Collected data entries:
━━━━━━━━━━━━━━━━━━━━━━━━━━━━━━

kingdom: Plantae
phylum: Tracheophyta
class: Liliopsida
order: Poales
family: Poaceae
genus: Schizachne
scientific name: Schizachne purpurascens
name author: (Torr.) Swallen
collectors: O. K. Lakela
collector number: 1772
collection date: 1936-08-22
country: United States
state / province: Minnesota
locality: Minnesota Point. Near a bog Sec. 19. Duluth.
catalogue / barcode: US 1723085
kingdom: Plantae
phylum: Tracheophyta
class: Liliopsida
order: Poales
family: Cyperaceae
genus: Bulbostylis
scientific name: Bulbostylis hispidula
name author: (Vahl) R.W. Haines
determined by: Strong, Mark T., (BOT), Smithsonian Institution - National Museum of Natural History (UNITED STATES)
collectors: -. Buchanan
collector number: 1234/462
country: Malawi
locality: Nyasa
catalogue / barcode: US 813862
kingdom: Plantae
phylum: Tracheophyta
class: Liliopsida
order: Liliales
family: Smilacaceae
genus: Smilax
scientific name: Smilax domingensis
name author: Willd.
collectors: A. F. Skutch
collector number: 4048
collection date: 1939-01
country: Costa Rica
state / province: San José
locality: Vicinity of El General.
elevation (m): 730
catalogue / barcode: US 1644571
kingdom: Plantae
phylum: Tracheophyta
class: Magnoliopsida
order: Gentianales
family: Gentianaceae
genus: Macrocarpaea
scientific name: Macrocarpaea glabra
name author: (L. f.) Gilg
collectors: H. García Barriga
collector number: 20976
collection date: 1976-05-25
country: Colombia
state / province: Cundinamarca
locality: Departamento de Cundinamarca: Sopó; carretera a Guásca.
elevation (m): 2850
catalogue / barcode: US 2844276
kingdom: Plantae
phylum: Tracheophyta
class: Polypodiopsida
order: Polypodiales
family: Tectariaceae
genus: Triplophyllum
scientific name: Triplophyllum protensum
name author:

━━━━━━━━━━━━━━━━━━━━━━━━━━━━━━

The request: Pull every line from the entries above and reproduce each one unchanged, character for character.

Result of the task:
kingdom: Plantae
phylum: Tracheophyta
class: Liliopsida
order: Poales
family: Poaceae
genus: Schizachne
scientific name: Schizachne purpurascens
name author: (Torr.) Swallen
collectors: O. K. Lakela
collector number: 1772
collection date: 1936-08-22
country: United States
state / province: Minnesota
locality: Minnesota Point. Near a bog Sec. 19. Duluth.
catalogue / barcode: US 1723085
kingdom: Plantae
phylum: Tracheophyta
class: Liliopsida
order: Poales
family: Cyperaceae
genus: Bulbostylis
scientific name: Bulbostylis hispidula
name author: (Vahl) R.W. Haines
determined by: Strong, Mark T., (BOT), Smithsonian Institution - National Museum of Natural History (UNITED STATES)
collectors: -. Buchanan
collector number: 1234/462
country: Malawi
locality: Nyasa
catalogue / barcode: US 813862
kingdom: Plantae
phylum: Tracheophyta
class: Liliopsida
order: Liliales
family: Smilacaceae
genus: Smilax
scientific name: Smilax domingensis
name author: Willd.
collectors: A. F. Skutch
collector number: 4048
collection date: 1939-01
country: Costa Rica
state / province: San José
locality: Vicinity of El General.
elevation (m): 730
catalogue / barcode: US 1644571
kingdom: Plantae
phylum: Tracheophyta
class: Magnoliopsida
order: Gentianales
family: Gentianaceae
genus: Macrocarpaea
scientific name: Macrocarpaea glabra
name author: (L. f.) Gilg
collectors: H. García Barriga
collector number: 20976
collection date: 1976-05-25
country: Colombia
state / province: Cundinamarca
locality: Departamento de Cundinamarca: Sopó; carretera a Guásca.
elevation (m): 2850
catalogue / barcode: US 2844276
kingdom: Plantae
phylum: Tracheophyta
class: Polypodiopsida
order: Polypodiales
family: Tectariaceae
genus: Triplophyllum
scientific name: Triplophyllum protensum
name author:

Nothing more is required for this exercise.